TASK GOAL:
Go through the entries below and work out how many lines include "once"; give only that number.

EXCERPTED RECORDS:
· · · · ·

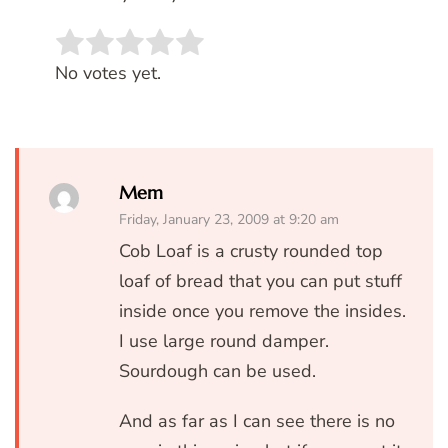
Rate this item:
SUBMIT RATING
No votes yet.
Mem
Friday, January 23, 2009 at 9:20 am
Cob Loaf is a crusty rounded top
loaf of bread that you can put stuff
inside once you remove the insides.
I use large round damper.
Sourdough can be used.
And as far as I can see there is no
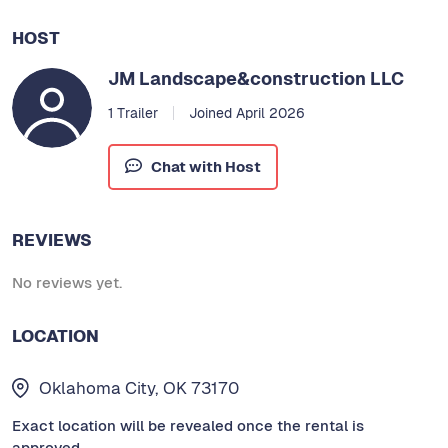
HOST
JM Landscape&construction LLC
1 Trailer
Joined April 2026
Chat with Host
REVIEWS
No reviews yet.
LOCATION
Oklahoma City, OK 73170
Exact location will be revealed once the rental is
approved.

· · · · ·

RESULT:
2